Emerald Ash Borer
What It Is
Emerald Ash Borer (EAB) Agrilus planipennis is a destructive non-native beetle that feeds under the bark of ash trees and eventually kills them.
Where It Has Been Found
Originally from Asia, EAB was discovered in Michigan in 2002 and has been found in 29 states. It is estimated that it has killed over 60 million trees.
EAB was first found in Colorado in 2013 in the city of Boulder. Since then it has also been found in Gunbarrel, Lafayette, and Longmont. It has not been found in Jefferson County.

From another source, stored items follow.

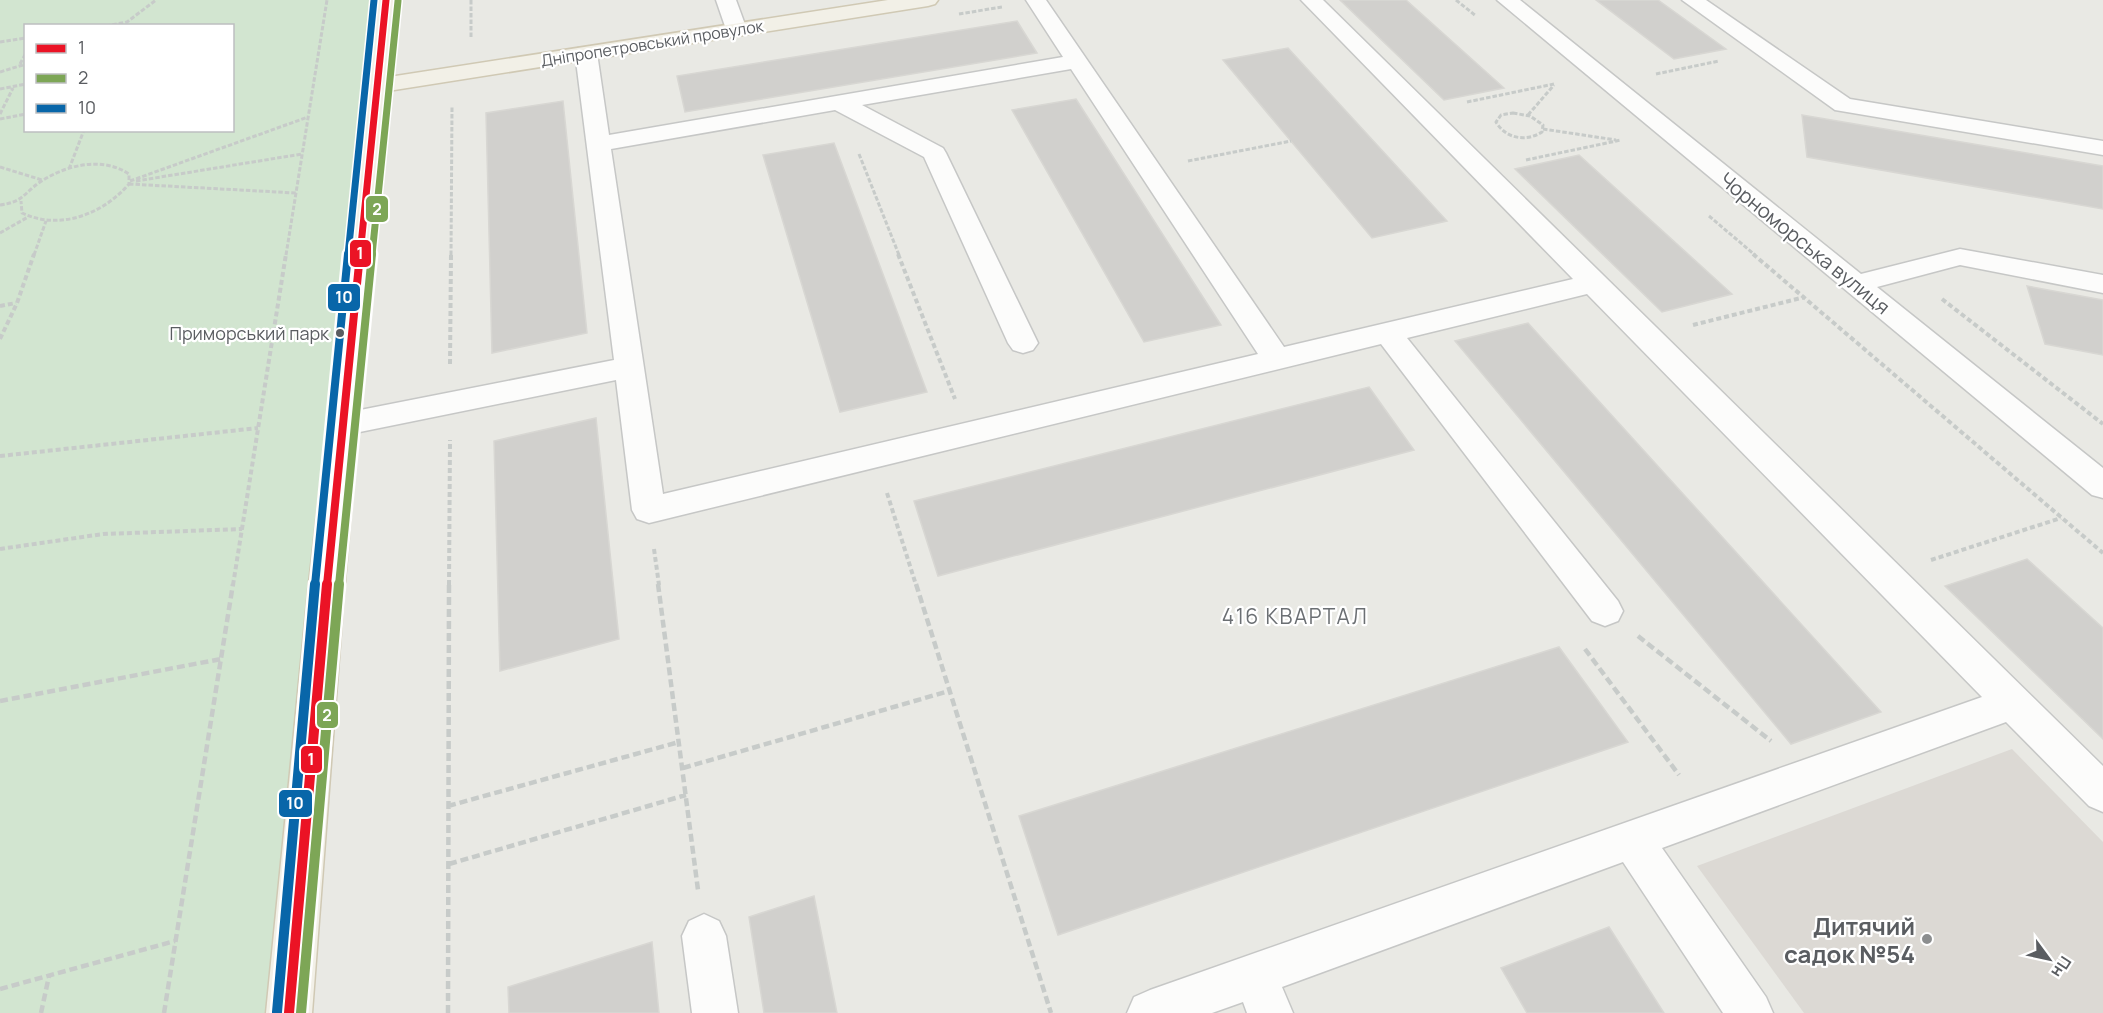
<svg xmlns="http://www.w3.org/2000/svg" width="2103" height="1013" font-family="Manrope,sans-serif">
  <rect width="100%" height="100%" fill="#e9e9e4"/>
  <path fill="#dcd9d4" d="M2012,749l91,93v171h-299l-107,-147z"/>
  <path fill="#d2e5d0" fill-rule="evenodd" d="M0,0h387l-92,1013h-295zM26,26h206v104h-206z"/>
  <path fill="#d1d0cd" stroke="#d8d7d3" stroke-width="1.5" d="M1340,0h66l98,88 -60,12z
    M1596,0h62l68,49 -52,10z
    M1017,21l20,32 -352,59 -8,-36z
    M1288,48l159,173 -75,17 -149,-178z
    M1076,99l123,192 22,34 -77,17 -132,-232z
    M563,101l24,232 -95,20 -6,-240z
    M1802,115l301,51v43l-296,-52z
    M834,143l93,249 -87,20 -77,-257z
    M1579,155l153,139 -70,18 -147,-143z
    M2027,286l76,14v55l-58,-11z
    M1528,323l353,389 -90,32 -336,-403z
    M1369,387l45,63 -476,126 -24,-75z
    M596,418l23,221 -119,32 -6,-230z
    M2027,559l76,69v111l-158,-153z
    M1559,647l69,95 -570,193 -39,-119z
    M814,896l23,117h-73l-15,-96z
    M1609,927l55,86h-137l-26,-45z
    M652,942l7,71h-150l-1,-26z"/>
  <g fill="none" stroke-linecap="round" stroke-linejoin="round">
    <g stroke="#c6c7c6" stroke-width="3">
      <path id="minor" d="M716,0h20l11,30 -3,5h-16z
        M1026,0h20l238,347 289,-68 -272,-279h22l780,766v46l-14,-6 -83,-84 -344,126 104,149 7,16h-50l-100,-151 -341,125 11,26h-46l-4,-11 -31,11h-85l7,-16 16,-7 832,-293 -395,-403 -180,44 211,263 5,10 -5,10 -13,5 -13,-5 -211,-277 -732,179 -12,-4 -5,-9 -16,-130 -271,55 -11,-3 -5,-8 5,-8 11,-3 269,-53 -39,-307 3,-5h16l3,5 12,82 454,-78zM1071,69l187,285 -595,140 -52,-345 224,-39 89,47 84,186 5,7 10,3 10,-3 5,-7 -92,-190 -3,-5 -81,-43z
        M1497,0h23l341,274 99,-25 143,26v18l-143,-28 -83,22 226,181v30l-11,-3z
        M1682,0h24l144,99 253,42v14l-268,-45z
        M704,914l15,7 7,15 12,77h-46l-10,-77 7,-15z"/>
    </g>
    <g stroke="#d0c9b4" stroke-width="3">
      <path id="major" d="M376,0h20l-7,77 499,-77h50l-3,4 -7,2 -540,85 -44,501 -32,421h-46l42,-421z"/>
    </g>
    <path stroke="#c7cbc9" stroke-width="3" stroke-dasharray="4.5 2" stroke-linecap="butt" d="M471,0v37
      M1456,0l20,16
      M959,14l43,-7
      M106,26l21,-4 29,-22
      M0,42l26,-4
      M20,64l6,-11
      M0,72l26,-8
      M1656,74l63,-13
      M0,89l26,-5
      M1467,102l87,-18
      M1513,113l17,3 13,9 -1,7c-16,10 -36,7 -46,-10l5,-7z
      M0,114l13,-26
      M1528,115l26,-30
      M0,119l26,-5
      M1543,129l73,11
      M859,154l40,101
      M1526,160l95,-20
      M1188,161l103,-20
      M0,167l42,13
      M69,169l15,-39
      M130,181l178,-64
      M136,181l166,-27
      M129,184l167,9
      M0,205c23,-3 23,-11 40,-23 26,-17 62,-26 89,-8v10c-26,30 -69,47 -107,29l-1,-12
      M1709,216l46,39
      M0,233l28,-16
      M34,255l12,-34
      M286,255l41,-255
      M451,255l1,-148"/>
    <path stroke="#c7cbc9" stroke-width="4" stroke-dasharray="5 3" stroke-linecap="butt" d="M898,254l57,145
      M1753,254l350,299
      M1942,299l161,125
      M0,306l16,-3
      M1693,325l112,-28
      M0,339l17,-36 17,-49
      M450,364l1,-110
      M0,456l258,-28
      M887,493l29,92
      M0,549l103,-15 139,-5
      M654,549l5,36
      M1931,560l130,-42
      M233,585l53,-331
      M449,585l1,-145"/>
    <path stroke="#c7cbc9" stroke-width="4.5" stroke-dasharray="8 4" stroke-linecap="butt" d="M658,584l40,306
      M916,584l135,429
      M1638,636l133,105
      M1585,649l94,126
      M0,701l221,-42
      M683,768l266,-77
      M448,806l231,-64
      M449,864l237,-69
      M0,989l175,-48
      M41,1013l8,-37
      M164,1013l69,-429
      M448,1013l1,-429"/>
    <use href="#minor" fill="#fcfcfb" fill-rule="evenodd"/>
    <use href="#major" fill="#f2f0e7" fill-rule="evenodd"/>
    <g stroke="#fff" stroke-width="10">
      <path id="bus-1-far2" d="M360,255l26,-255"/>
    </g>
    <g stroke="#fff" stroke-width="13">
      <path id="bus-1-far1" d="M327,585l33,-331"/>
    </g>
    <g stroke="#fff" stroke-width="15">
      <path id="bus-1" d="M289,1013l38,-429"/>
    </g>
    <g stroke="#fff" stroke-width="10">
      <path id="bus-2-far2" d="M372,255l26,-254"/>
    </g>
    <g stroke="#fff" stroke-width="13">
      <path id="bus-2-far1" d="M339,585l33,-331"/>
    </g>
    <g stroke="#fff" stroke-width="15">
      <path id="bus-2" d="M301,1013l38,-429"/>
    </g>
    <g stroke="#fff" stroke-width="10">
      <path id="bus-3-far2" d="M348,255l26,-255"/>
    </g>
    <g stroke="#fff" stroke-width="13">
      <path id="bus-3-far1" d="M315,585l33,-331"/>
    </g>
    <g stroke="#fff" stroke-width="15">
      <path id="bus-3" d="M277,1012l38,-428"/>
    </g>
    <use href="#bus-1-far2" stroke="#eb1325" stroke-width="7"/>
    <use href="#bus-1-far1" stroke="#eb1325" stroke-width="8"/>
    <use href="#bus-1" stroke="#eb1325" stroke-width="10"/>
    <use href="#bus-2-far2" stroke="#7da656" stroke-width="7"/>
    <use href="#bus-2-far1" stroke="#7da656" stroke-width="8"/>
    <use href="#bus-2" stroke="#7da656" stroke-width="10"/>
    <use href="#bus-3-far2" stroke="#0866a9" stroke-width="7"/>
    <use href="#bus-3-far1" stroke="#0866a9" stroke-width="8"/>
    <use href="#bus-3" stroke="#0866a9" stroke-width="10"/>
  </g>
  <circle fill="#5a5d61" stroke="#fff" stroke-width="2" cx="340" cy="333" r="5"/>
  <circle fill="#8c8e8f" stroke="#fff" stroke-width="2" cx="1927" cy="939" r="6"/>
  <g text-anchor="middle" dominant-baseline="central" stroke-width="4.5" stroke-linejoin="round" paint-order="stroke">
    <g font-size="16" fill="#5a5d61" stroke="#fff">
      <text transform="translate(652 43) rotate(-9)">Дніпропетровський провулок</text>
    </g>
    <g font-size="18" fill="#5a5d61" stroke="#fff" text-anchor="end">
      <text x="329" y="333">Приморський парк</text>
    </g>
    <g font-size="20" fill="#5a5d61" stroke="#fff">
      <text transform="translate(1805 243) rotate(39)">Чорноморська вулиця</text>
    </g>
    <g font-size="21" letter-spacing="1.5" fill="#6b6f73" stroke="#fff">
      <text x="1295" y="616">416 КВАРТАЛ</text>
    </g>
    <g font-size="24" font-weight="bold" fill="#5a5d61" stroke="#fff" text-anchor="end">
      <text x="1915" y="925">Дитячий<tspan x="1915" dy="28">садок №54</tspan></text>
    </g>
  </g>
  <g stroke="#fff" stroke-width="2">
    <rect x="365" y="195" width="24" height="28" rx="6" fill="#7da656"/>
    <rect x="349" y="239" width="23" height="29" rx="6" fill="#eb1325"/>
    <rect x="327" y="283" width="34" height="29" rx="6" fill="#0866a9"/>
    <rect x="316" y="701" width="23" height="28" rx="6" fill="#7da656"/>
    <rect x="300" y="745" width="23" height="29" rx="6" fill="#eb1325"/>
    <rect x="278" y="789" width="35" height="29" rx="6" fill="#0866a9"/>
  </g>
  <g font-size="16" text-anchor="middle" font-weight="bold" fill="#fff">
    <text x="377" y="215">2</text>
    <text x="360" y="259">1</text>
    <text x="344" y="303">10</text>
    <text x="327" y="721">2</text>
    <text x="311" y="765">1</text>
    <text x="295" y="809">10</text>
  </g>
  <rect x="24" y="24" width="210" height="108" fill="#ffffff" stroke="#bdbec0" stroke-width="1.5"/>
  <rect x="36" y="44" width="30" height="9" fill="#eb1325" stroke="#bdbec0" stroke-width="1.5"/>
  <text x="78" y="54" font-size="18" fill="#5a5d61">1</text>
  <rect x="36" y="74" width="30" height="9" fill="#7da656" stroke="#bdbec0" stroke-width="1.5"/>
  <text x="78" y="84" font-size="18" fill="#5a5d61">2</text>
  <rect x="36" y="104" width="30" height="9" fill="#0866a9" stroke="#bdbec0" stroke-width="1.5"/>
  <text x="78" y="114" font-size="18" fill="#5a5d61">10</text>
  <g transform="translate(2049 959) rotate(123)" stroke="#ffffff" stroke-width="4.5" paint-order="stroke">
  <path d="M0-4.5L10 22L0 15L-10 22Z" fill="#5a5d61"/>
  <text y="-9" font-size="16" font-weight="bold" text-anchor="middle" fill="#5a5d61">Пн</text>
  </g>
</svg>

USDA has established quarantine areas. Ash wood, trees or seedlings from the infested areas may not be brought into Jefferson County.
Ash trees account for approximately 35% of the trees in our urban forests. When we lose our trees to pests, we also lose the many environmental benefits trees bring to our neighborhoods.
Environmental Benefits of Urban Trees
- Capture rainfall and reduce runoff
- Shade provides cooling and reduces energy use
- Provide diversity for insects and wildlife
Building Resiliency in Urban Forests
Homeowners can contribute to the health of our urban forests by planting a variety of trees. Having a mix of species reduces the impacts of pests like EAB that feed on a very limited host range.
EAB is a green metallic beetle that is about 1/2-3/4 inch long and 1/8 inch wide. The adult beetles emerge from the trunk and branches of the ash tree in May- early June through "D" shaped holes. Adults feed on the trees' foliage and live 2-3 weeks.
The larva (immature stage) are white, segmented with a dark head. They feed in S-shaped galleries under the bark.